## Data

------------------------------------------------

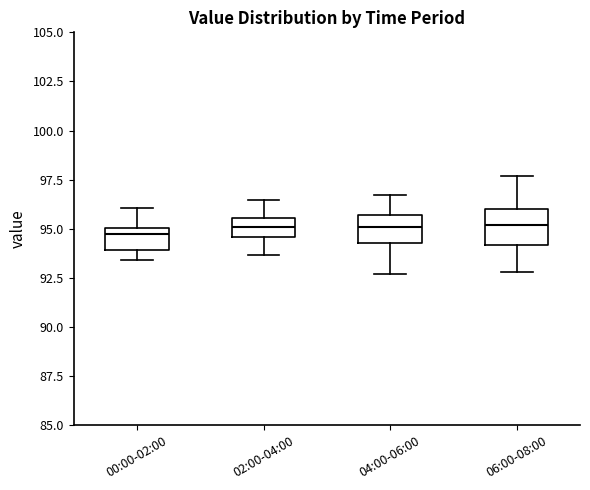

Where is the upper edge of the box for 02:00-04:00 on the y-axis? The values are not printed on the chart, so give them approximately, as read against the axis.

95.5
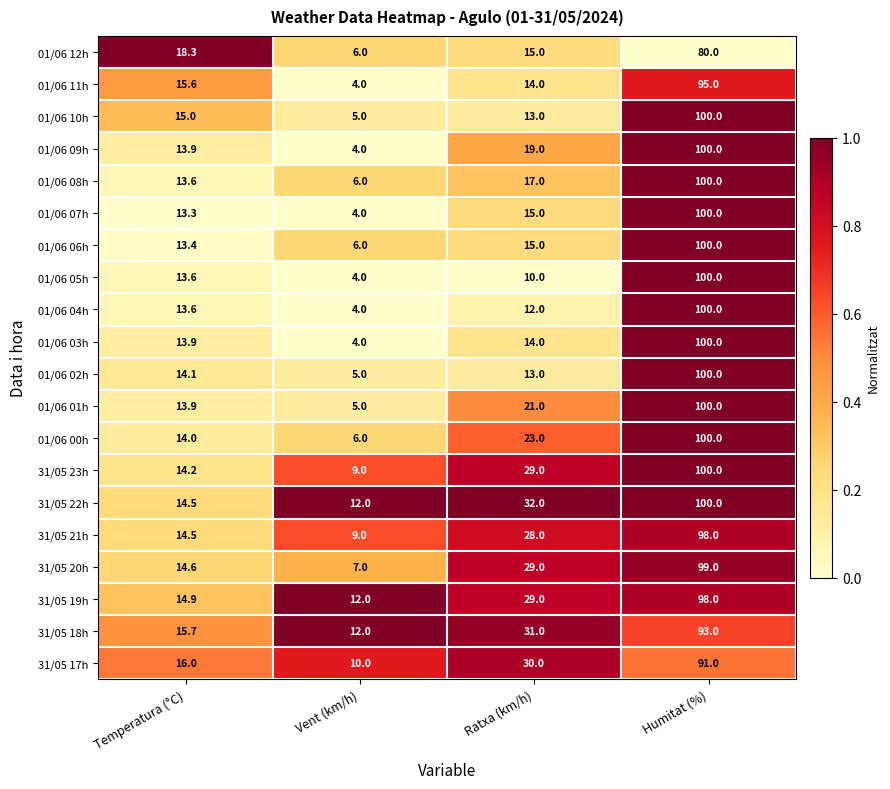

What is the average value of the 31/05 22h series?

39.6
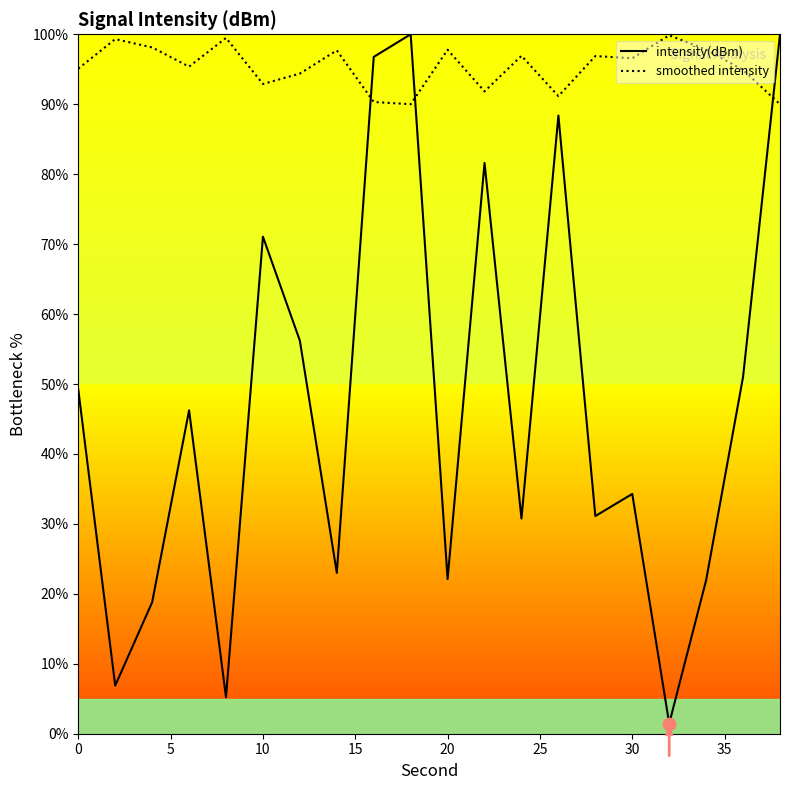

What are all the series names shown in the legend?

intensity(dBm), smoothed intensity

------------------------------------------------

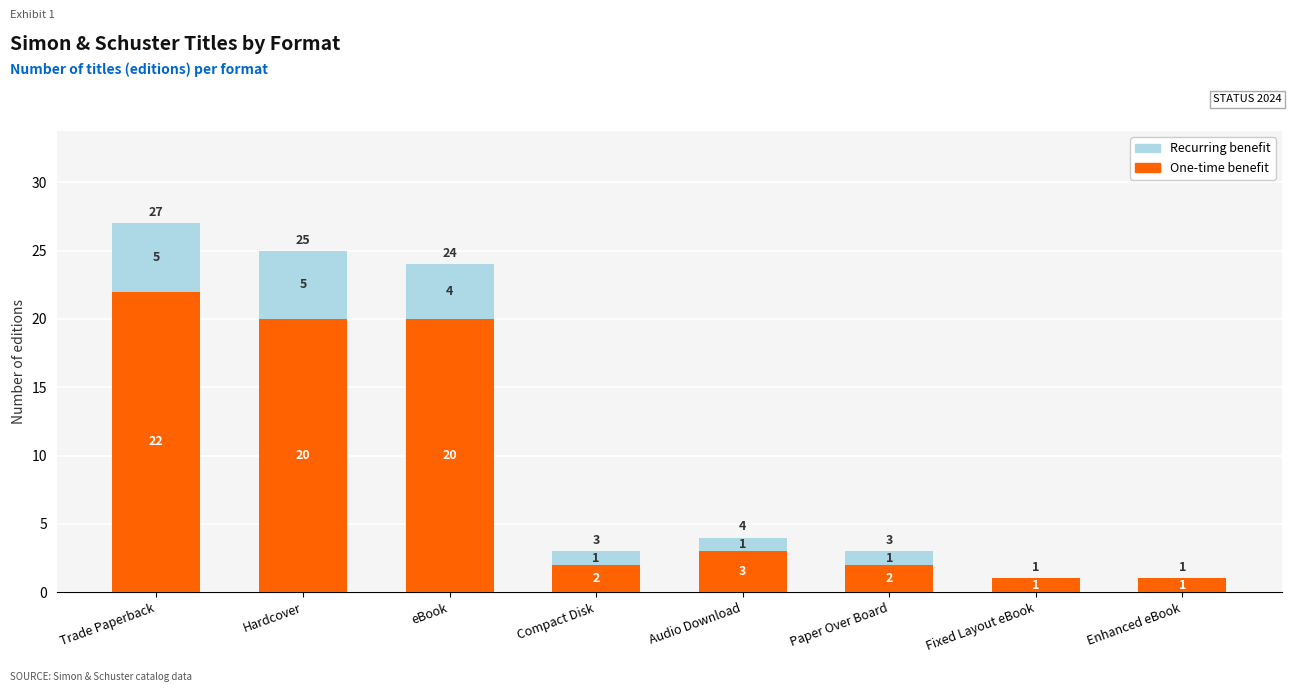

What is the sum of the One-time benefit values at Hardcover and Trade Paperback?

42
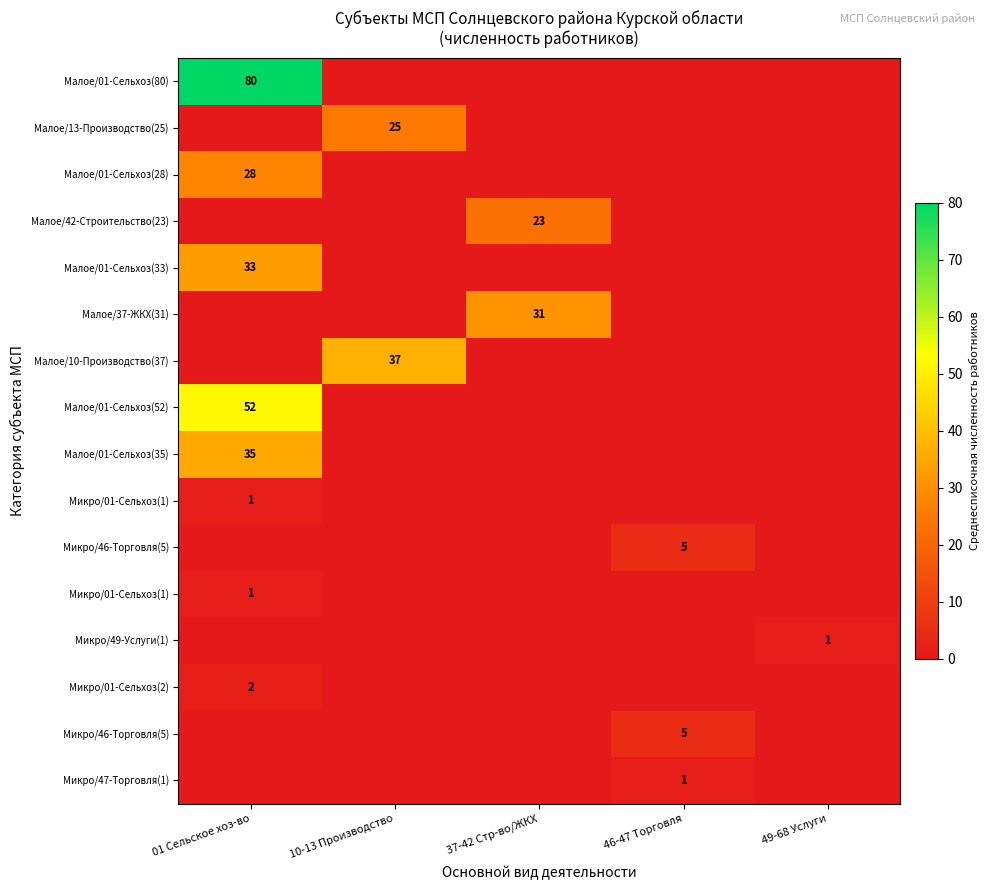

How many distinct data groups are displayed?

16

------------------------------------------------

## About this exercise
Please rewrite the lines from the line with "Where is the" to the line with "What are all", substituting "data series" for "series" and leaving everything else unchanged. Leave the pictures out.

## Answer area
Where is the upper edge of the box for 02:00-04:00 on the y-axis? The values are not printed on the chart, so give them approximately, as read against the axis.

95.5

What is the average value of the 31/05 22h data series?

39.6

What are all the data series names shown in the legend?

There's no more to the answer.